Saved data entries:
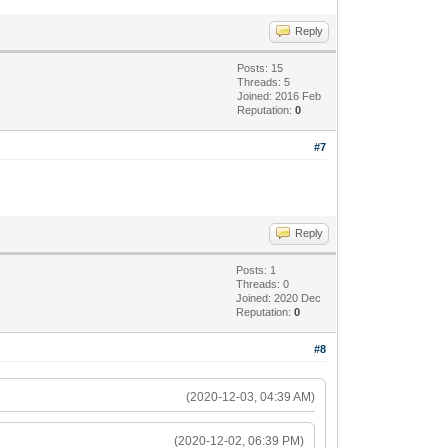
Reply
Posts: 15
Threads: 5
Joined: 2016 Feb
Reputation:
0
#7
Reply
Posts: 1
Threads: 0
Joined: 2020 Dec
Reputation:
0
#8
(2020-12-03, 04:39 AM)
(2020-12-02, 06:39 PM)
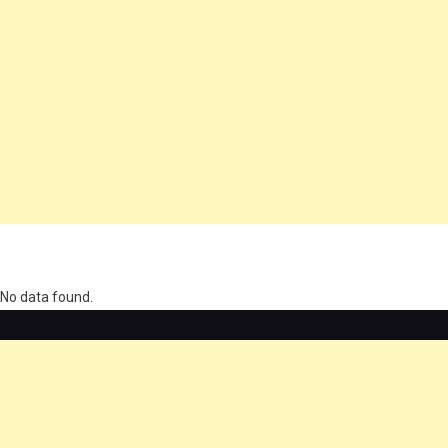
олимп казино
No data found.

* [EXERCISE GOAL]: With the pictures dropped, write out all of the entries word for word.

* [SOLVED PROBLEM]:
Reply
Posts: 15
Threads: 5
Joined: 2016 Feb
Reputation:
0
#7
Reply
Posts: 1
Threads: 0
Joined: 2020 Dec
Reputation:
0
#8
(2020-12-03, 04:39 AM)
(2020-12-02, 06:39 PM)
олимп казино
No data found.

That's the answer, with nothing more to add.